• [What to do]:
Copy each record below faithfully, leaving out images.

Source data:
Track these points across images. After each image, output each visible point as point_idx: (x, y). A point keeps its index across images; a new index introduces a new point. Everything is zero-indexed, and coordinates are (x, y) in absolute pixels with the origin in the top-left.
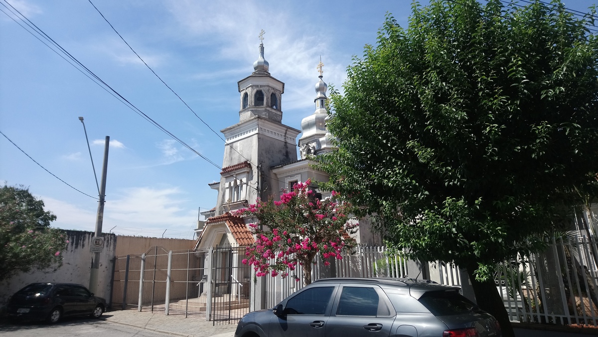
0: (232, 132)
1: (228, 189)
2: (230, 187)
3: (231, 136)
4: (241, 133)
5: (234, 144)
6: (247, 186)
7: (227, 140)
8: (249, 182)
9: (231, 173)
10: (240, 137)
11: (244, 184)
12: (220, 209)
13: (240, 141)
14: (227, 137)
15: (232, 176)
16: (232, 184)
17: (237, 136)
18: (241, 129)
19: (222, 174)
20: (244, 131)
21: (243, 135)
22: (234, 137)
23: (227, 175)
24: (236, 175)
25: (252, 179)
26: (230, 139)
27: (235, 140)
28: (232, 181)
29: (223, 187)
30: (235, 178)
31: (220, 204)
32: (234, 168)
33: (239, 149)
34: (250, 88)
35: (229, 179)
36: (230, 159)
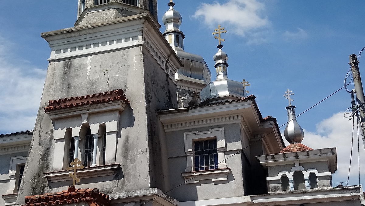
0: (70, 39)
1: (63, 143)
2: (70, 140)
3: (67, 46)
4: (95, 42)
5: (76, 61)
6: (118, 136)
7: (56, 53)
8: (123, 129)
9: (78, 110)
10: (92, 50)
11: (111, 133)
12: (35, 182)
13: (92, 56)
14: (56, 47)
15: (80, 115)
16: (76, 132)
17: (83, 46)
18: (98, 34)
19: (48, 111)
20: (103, 40)
21: (100, 45)
22: (75, 48)
23: (62, 113)
24: (90, 114)
25: (131, 123)
26: (62, 51)
27: (77, 52)
28: (76, 127)
29: (42, 139)
30: (85, 121)
31: (36, 172)
32: (85, 101)
33: (89, 69)
35: (67, 123)
36: (65, 86)
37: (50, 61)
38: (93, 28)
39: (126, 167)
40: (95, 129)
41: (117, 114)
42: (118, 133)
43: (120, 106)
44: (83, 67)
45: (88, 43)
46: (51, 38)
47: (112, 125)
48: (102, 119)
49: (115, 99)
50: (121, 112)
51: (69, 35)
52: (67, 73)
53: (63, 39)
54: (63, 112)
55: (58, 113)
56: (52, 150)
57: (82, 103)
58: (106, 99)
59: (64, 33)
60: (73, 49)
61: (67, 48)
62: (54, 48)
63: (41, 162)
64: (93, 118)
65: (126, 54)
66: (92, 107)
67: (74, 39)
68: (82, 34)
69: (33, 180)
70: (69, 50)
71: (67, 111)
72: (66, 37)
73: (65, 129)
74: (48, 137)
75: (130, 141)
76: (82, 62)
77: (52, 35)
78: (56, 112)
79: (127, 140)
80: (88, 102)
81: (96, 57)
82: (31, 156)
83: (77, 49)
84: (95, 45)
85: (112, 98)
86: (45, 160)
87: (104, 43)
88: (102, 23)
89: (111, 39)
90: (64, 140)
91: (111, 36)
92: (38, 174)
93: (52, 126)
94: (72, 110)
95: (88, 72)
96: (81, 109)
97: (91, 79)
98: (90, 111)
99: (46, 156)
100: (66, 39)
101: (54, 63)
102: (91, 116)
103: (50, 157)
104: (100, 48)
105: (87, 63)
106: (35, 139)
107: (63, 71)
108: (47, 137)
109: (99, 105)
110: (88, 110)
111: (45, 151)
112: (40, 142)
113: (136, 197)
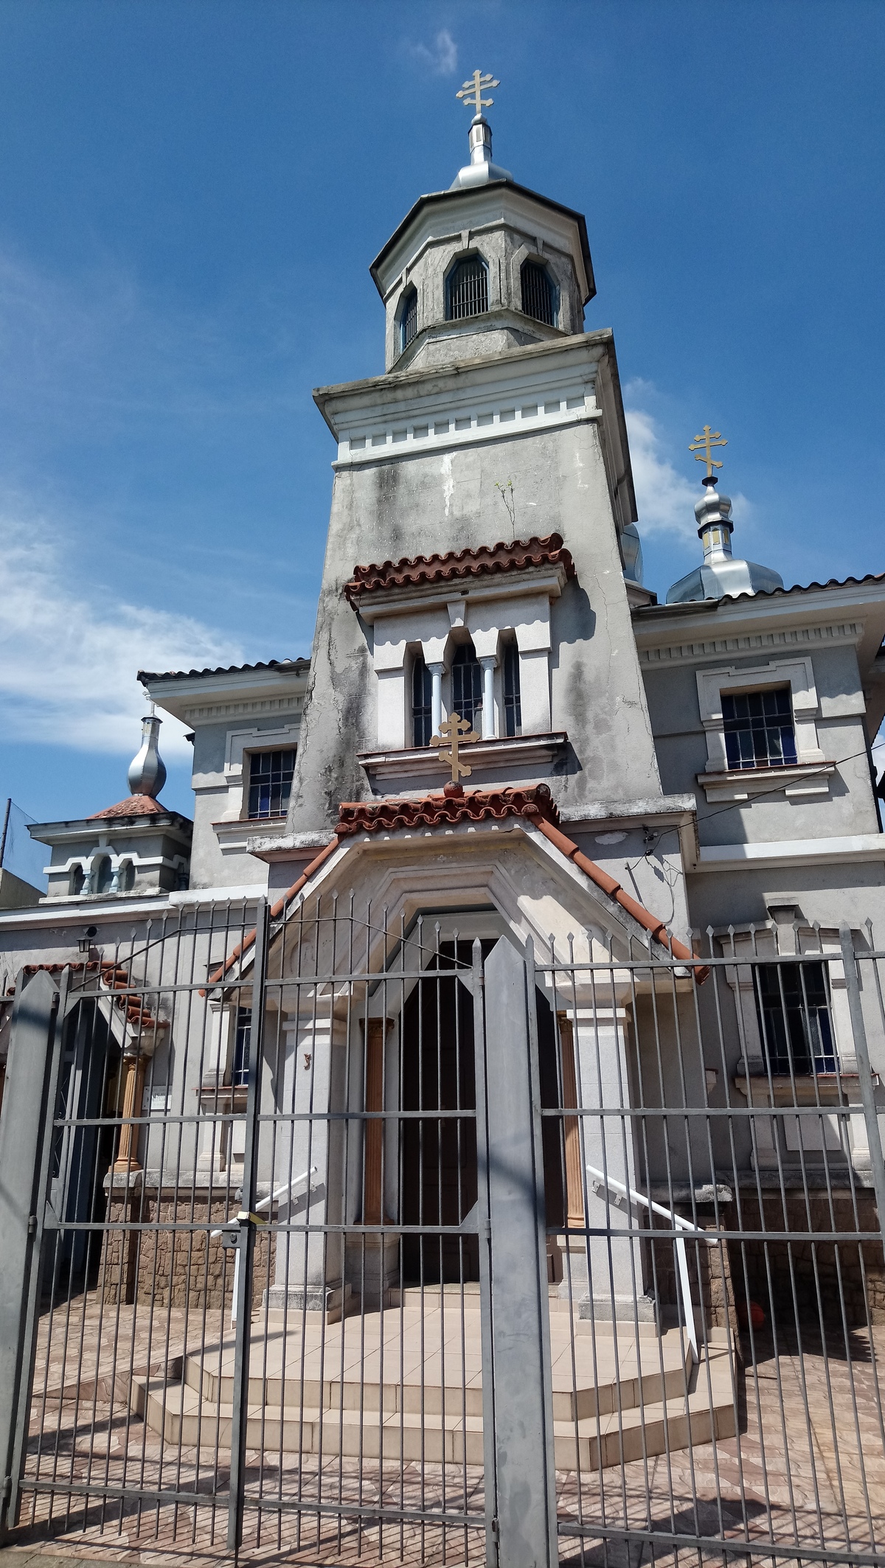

• [Exercise output]:
Track these points across images. After each image, output each visible point as point_idx: (x, y). A point keeps its index across images; a new index introduces a new point. Everything is zero-indexed, and coordinates are (x, y) in absolute pixels with the origin in the top-left.
0: (232, 132)
1: (228, 189)
2: (230, 187)
3: (231, 136)
4: (241, 133)
5: (234, 144)
6: (247, 186)
7: (227, 140)
8: (249, 182)
9: (231, 173)
10: (240, 137)
11: (244, 184)
12: (220, 209)
13: (240, 141)
14: (227, 137)
15: (232, 176)
16: (232, 184)
17: (237, 136)
18: (241, 129)
19: (222, 174)
20: (244, 131)
21: (243, 135)
22: (234, 137)
23: (227, 175)
24: (236, 175)
25: (252, 179)
26: (230, 139)
27: (235, 140)
28: (232, 181)
29: (223, 187)
30: (235, 178)
31: (220, 204)
32: (234, 168)
33: (239, 149)
34: (250, 88)
35: (229, 179)
36: (230, 159)
0: (70, 39)
1: (63, 143)
2: (70, 140)
3: (67, 46)
4: (95, 42)
5: (76, 61)
6: (118, 136)
7: (56, 53)
8: (123, 129)
9: (78, 110)
10: (92, 50)
11: (111, 133)
12: (35, 182)
13: (92, 56)
14: (56, 47)
15: (80, 115)
16: (76, 132)
17: (83, 46)
18: (98, 34)
19: (48, 111)
20: (103, 40)
21: (100, 45)
22: (75, 48)
23: (62, 113)
24: (90, 114)
25: (131, 123)
26: (62, 51)
27: (77, 52)
28: (76, 127)
29: (42, 139)
30: (85, 121)
31: (36, 172)
32: (85, 101)
33: (89, 69)
35: (67, 123)
36: (65, 86)
37: (50, 61)
38: (93, 28)
39: (126, 167)
40: (95, 129)
41: (117, 114)
42: (118, 133)
43: (120, 106)
44: (83, 67)
45: (88, 43)
46: (51, 38)
47: (112, 125)
48: (102, 119)
49: (115, 99)
50: (121, 112)
51: (69, 35)
52: (67, 73)
53: (63, 39)
54: (63, 112)
55: (58, 113)
56: (52, 150)
57: (82, 103)
58: (106, 99)
59: (64, 33)
60: (73, 49)
61: (67, 48)
62: (54, 48)
63: (41, 162)
64: (93, 118)
65: (126, 54)
66: (92, 107)
67: (74, 39)
68: (82, 34)
69: (33, 180)
70: (69, 50)
71: (67, 111)
72: (66, 37)
73: (65, 129)
74: (48, 137)
75: (130, 141)
76: (82, 62)
77: (52, 35)
78: (56, 112)
79: (127, 140)
80: (88, 102)
81: (96, 57)
82: (31, 156)
83: (77, 49)
84: (95, 45)
85: (112, 98)
86: (45, 160)
87: (104, 43)
88: (102, 23)
89: (111, 39)
90: (64, 140)
91: (111, 36)
92: (38, 174)
93: (52, 126)
94: (72, 110)
95: (88, 72)
96: (81, 109)
97: (91, 79)
98: (90, 111)
99: (46, 156)
100: (66, 39)
101: (54, 63)
102: (91, 116)
103: (50, 157)
104: (100, 48)
105: (87, 63)
106: (35, 139)
107: (63, 71)
108: (47, 137)
109: (99, 105)
110: (88, 110)
111: (45, 151)
112: (40, 142)
113: (136, 197)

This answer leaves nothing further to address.